= Duncan Ouseley =

British judge (born 1950)

Sir Duncan Brian Walter Ouseley (born 24 February 1950), styled The Hon. Mr Justice Ouseley, is a retired High Court judge in England and Wales, Queen's Bench Division. He is notable for involvement in many legal cases reported in law reports and the British press.

==Early life==
The only son of Maurice Henry Ouseley and his wife Margaret Helen Irene Vagts, the young Ouseley was educated at Trinity School of John Whitgift, Croydon, Fitzwilliam College, Cambridge, where he graduated BA in 1971, and then at University College London, where he gained the degree of LLM. He was awarded the Oxford MA by seniority in 1975.

==Career==
Ouseley was called to the Bar in 1973, and became a Queen's Counsel in 1992. He was appointed a Recorder in 1994 and a Bencher in 2000.

In 1992, as a Queen's Counsel, Ouseley represented the Chief Adjudication Officer for Social Security Administration.

In 2000, Ouseley was appointed as a judge of the Queen’s Bench Division and was knighted, remaining in office until he retired in May 2019. He was Chairman of the Special Immigration Appeal Commission from 2003 to 2006 and President of the Immigration Appeal Tribunal from 2003 to 2005. He was Lead Judge of the Administrative Court from 2010 to 2015.

==Notable cases as judge==
Ouseley’s judgments have included rejecting appeals by suspected international terrorists against indefinite detention; a view overturned in 2004, when the House of Lords ruled that it violates the Human Rights Act and the European Convention on Human Rights.

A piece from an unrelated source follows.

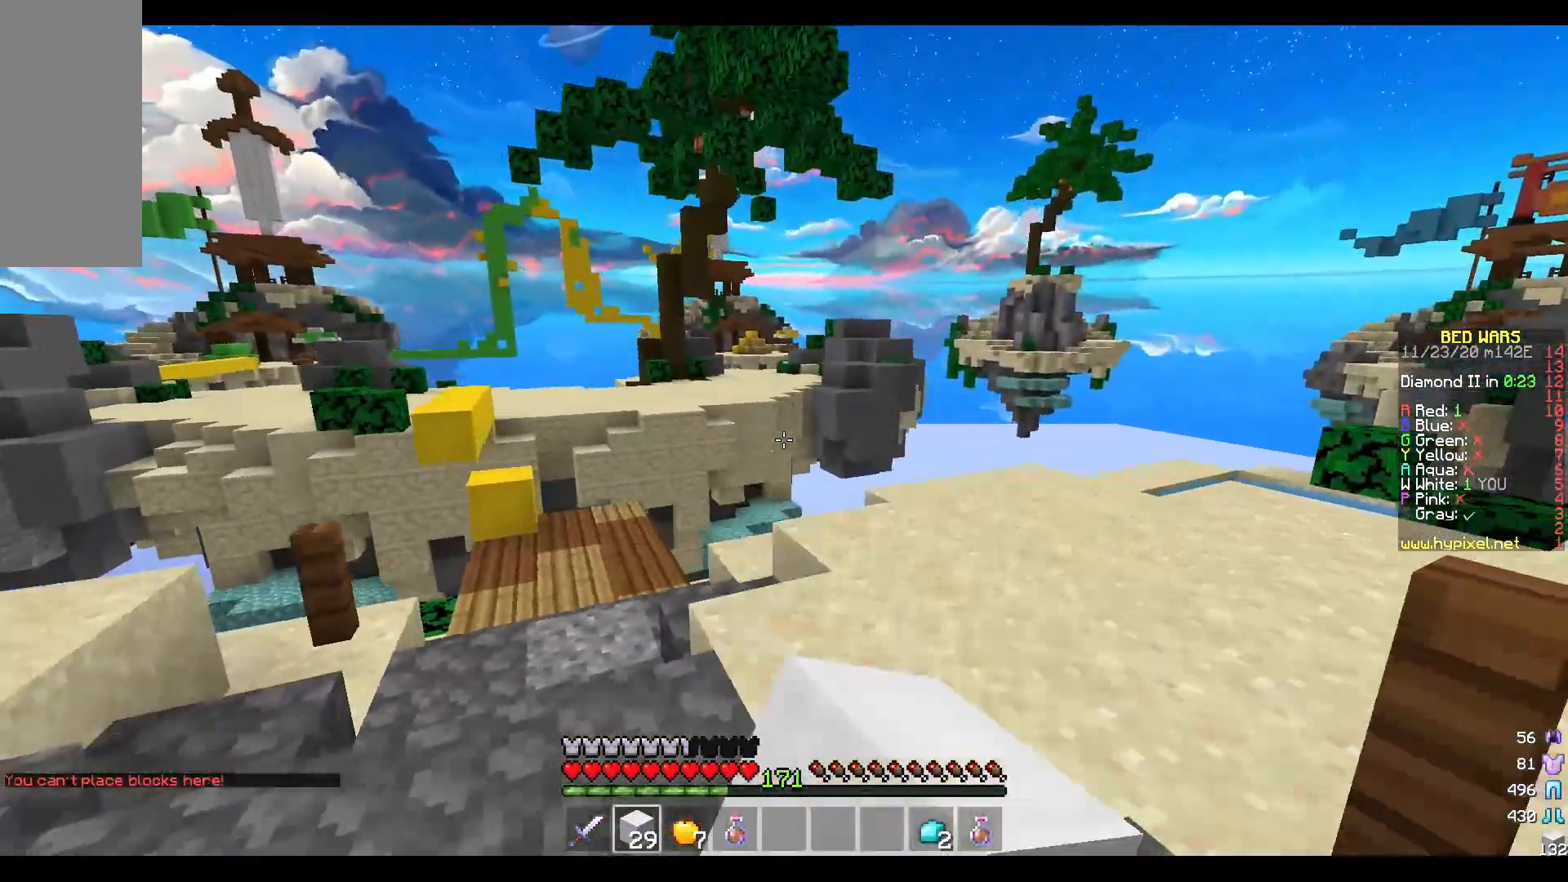
{"keys": ["w"], "mouse": ["left"], "events": [[100, "s", "up"], [150, "mouse_left", "down"], [183, "w", "down"], [333, "d", "up"], [350, "mouse_left", "up"], [467, "mouse_left", "down"]]}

In 2002, in the case Theakston v Mirror Group Newspapers Ltd, the television presenter Jamie Theakston sought an injunction against The Sunday People claiming publication of details of his visit to a brothel infringed his right to privacy under Article 8 of the European Convention on Human Rights. Refusing to impose the injunction, Ouseley ruled "It is not inherent in the nature of a brothel that all or anything that transpires within is confidential.

In February 2012, an atheist councillor and the National Secular Society took Bideford Town Council to the English High Court to challenge the saying of prayers at council meetings. Ouseley ruled that the town council was acting unlawfully, citing the Local Government Act 1972, and ordered that prayers should stop. This decision affects all councils in England and Wales. The ruling was welcomed by the British Humanist Association, but was criticised by Christians, religious groups, and bishops, who felt Christianity was being "marginalised", or was "under attack" in the United Kingdom.

In October 2015, in Transport for London v Uber London Ltd [2015] EWHC 2918 (Admin), Transport for London took Uber, the Licensed Taxi Drivers Association, and the Licensed Private Car Hire Association to the High Court of Justice to receive clarification about whether Uber fell within section 11 of the Private Hire Vehicles (London) Act 1998 and was therefore operating unlawfully. Ouseley ruled that "A taximeter, for the purposes of Section 11 of the Private Hire Vehicles (London) Act 1998, does not include a device that receives GPS signals in the course of a journey, and forwards GPS data to a server located outside of the vehicle, which server calculates a fare that is partially or wholly determined by reference to distance travelled and time taken, and sends the fare information back to the device." Thereby ruling that Uber did not fall foul of the Private Hire Vehicles (London) Act 1998 and was therefore lawful.

Ouseley was the judge in the case of Dr Bawa-Garba in 2017. Despite considerable failings at her hospital on the day Jack Adcock died, such as short staffing and computer system malfunction, Dr Bawa-Garba was charged with manslaughter by gross negligence and was struck off the medical register. She successfully appealed that decision in the Court of Appeal, which upheld her appeal on 13 August 2019.

In HJ Banks & Co Ltd v Secretary of State for Housing and Local Government [2018] EWHC 3141 (Admin) Ouseley overturned the refusal of a coal mine on the ground that not enough justifications were given for how renewable energy could replace coal.

In R (Wilson) v Prime Minister [2018] EWHC 3520 (Admin), a challenge to the outcome of the 2016 United Kingdom European Union membership referendum, Ouseley found that the claim was unduly delayed and that the basis for judicial review lacked merit. The applicant relied on old cases, "none of which deal with a referendum". The Venice Commission requirements for a fair question in a referendum and the European Convention on Human Rights added "nothing in this context". This was later upheld in the Court of Appeal.

==Personal life==
In 1974, Ouseley married Suzannah Price. They had three sons.

His father died in 1978 and his mother in 1997.